Extracted information section start

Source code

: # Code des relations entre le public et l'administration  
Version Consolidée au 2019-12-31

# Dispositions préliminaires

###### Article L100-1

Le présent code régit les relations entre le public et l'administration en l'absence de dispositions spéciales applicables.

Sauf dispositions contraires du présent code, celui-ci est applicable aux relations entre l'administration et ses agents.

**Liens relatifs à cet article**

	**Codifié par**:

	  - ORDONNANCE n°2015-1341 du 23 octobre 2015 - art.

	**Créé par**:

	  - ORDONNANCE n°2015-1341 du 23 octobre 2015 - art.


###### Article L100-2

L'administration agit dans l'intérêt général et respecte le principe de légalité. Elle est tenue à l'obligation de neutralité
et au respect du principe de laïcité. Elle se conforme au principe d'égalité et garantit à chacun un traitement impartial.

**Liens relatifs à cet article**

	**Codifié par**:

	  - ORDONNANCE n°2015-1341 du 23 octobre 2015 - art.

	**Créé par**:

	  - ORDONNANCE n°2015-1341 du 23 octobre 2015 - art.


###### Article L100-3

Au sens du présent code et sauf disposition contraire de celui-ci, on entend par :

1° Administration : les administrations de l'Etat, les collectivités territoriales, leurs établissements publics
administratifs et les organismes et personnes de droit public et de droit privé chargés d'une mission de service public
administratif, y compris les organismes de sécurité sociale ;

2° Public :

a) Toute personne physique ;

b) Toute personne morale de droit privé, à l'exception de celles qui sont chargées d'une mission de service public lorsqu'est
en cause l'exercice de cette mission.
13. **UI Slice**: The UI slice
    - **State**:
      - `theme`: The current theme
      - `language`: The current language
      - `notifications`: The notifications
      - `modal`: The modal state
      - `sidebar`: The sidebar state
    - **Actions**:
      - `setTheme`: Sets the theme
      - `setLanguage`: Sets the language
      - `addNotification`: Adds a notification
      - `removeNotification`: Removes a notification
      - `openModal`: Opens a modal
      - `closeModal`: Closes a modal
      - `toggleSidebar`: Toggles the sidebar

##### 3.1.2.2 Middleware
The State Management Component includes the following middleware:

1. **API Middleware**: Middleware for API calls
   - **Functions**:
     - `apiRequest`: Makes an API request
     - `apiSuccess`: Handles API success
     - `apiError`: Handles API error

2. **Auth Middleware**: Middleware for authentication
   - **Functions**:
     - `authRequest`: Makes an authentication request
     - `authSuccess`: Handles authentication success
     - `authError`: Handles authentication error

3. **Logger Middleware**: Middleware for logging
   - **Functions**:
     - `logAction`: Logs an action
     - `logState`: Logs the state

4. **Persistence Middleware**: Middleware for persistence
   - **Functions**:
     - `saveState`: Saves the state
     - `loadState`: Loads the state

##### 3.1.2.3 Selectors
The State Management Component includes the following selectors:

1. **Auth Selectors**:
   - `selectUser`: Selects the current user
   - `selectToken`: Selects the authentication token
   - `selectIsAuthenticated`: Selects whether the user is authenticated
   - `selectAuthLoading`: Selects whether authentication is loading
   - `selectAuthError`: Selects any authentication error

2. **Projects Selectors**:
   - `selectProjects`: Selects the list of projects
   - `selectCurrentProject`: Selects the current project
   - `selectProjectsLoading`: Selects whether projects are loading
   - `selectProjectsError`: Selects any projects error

Extracted information section end

▶ _What is expected_: Using the listing above, please repeat every entry exactly.

▶ _Response to the task_:
Source code

: # Code des relations entre le public et l'administration  
Version Consolidée au 2019-12-31

# Dispositions préliminaires

###### Article L100-1

Le présent code régit les relations entre le public et l'administration en l'absence de dispositions spéciales applicables.

Sauf dispositions contraires du présent code, celui-ci est applicable aux relations entre l'administration et ses agents.

**Liens relatifs à cet article**

	**Codifié par**:

	  - ORDONNANCE n°2015-1341 du 23 octobre 2015 - art.

	**Créé par**:

	  - ORDONNANCE n°2015-1341 du 23 octobre 2015 - art.


###### Article L100-2

L'administration agit dans l'intérêt général et respecte le principe de légalité. Elle est tenue à l'obligation de neutralité
et au respect du principe de laïcité. Elle se conforme au principe d'égalité et garantit à chacun un traitement impartial.

**Liens relatifs à cet article**

	**Codifié par**:

	  - ORDONNANCE n°2015-1341 du 23 octobre 2015 - art.

	**Créé par**:

	  - ORDONNANCE n°2015-1341 du 23 octobre 2015 - art.


###### Article L100-3

Au sens du présent code et sauf disposition contraire de celui-ci, on entend par :

1° Administration : les administrations de l'Etat, les collectivités territoriales, leurs établissements publics
administratifs et les organismes et personnes de droit public et de droit privé chargés d'une mission de service public
administratif, y compris les organismes de sécurité sociale ;

2° Public :

a) Toute personne physique ;

b) Toute personne morale de droit privé, à l'exception de celles qui sont chargées d'une mission de service public lorsqu'est
en cause l'exercice de cette mission.
13. **UI Slice**: The UI slice
    - **State**:
      - `theme`: The current theme
      - `language`: The current language
      - `notifications`: The notifications
      - `modal`: The modal state
      - `sidebar`: The sidebar state
    - **Actions**:
      - `setTheme`: Sets the theme
      - `setLanguage`: Sets the language
      - `addNotification`: Adds a notification
      - `removeNotification`: Removes a notification
      - `openModal`: Opens a modal
      - `closeModal`: Closes a modal
      - `toggleSidebar`: Toggles the sidebar

##### 3.1.2.2 Middleware
The State Management Component includes the following middleware:

1. **API Middleware**: Middleware for API calls
   - **Functions**:
     - `apiRequest`: Makes an API request
     - `apiSuccess`: Handles API success
     - `apiError`: Handles API error

2. **Auth Middleware**: Middleware for authentication
   - **Functions**:
     - `authRequest`: Makes an authentication request
     - `authSuccess`: Handles authentication success
     - `authError`: Handles authentication error

3. **Logger Middleware**: Middleware for logging
   - **Functions**:
     - `logAction`: Logs an action
     - `logState`: Logs the state

4. **Persistence Middleware**: Middleware for persistence
   - **Functions**:
     - `saveState`: Saves the state
     - `loadState`: Loads the state

##### 3.1.2.3 Selectors
The State Management Component includes the following selectors:

1. **Auth Selectors**:
   - `selectUser`: Selects the current user
   - `selectToken`: Selects the authentication token
   - `selectIsAuthenticated`: Selects whether the user is authenticated
   - `selectAuthLoading`: Selects whether authentication is loading
   - `selectAuthError`: Selects any authentication error

2. **Projects Selectors**:
   - `selectProjects`: Selects the list of projects
   - `selectCurrentProject`: Selects the current project
   - `selectProjectsLoading`: Selects whether projects are loading
   - `selectProjectsError`: Selects any projects error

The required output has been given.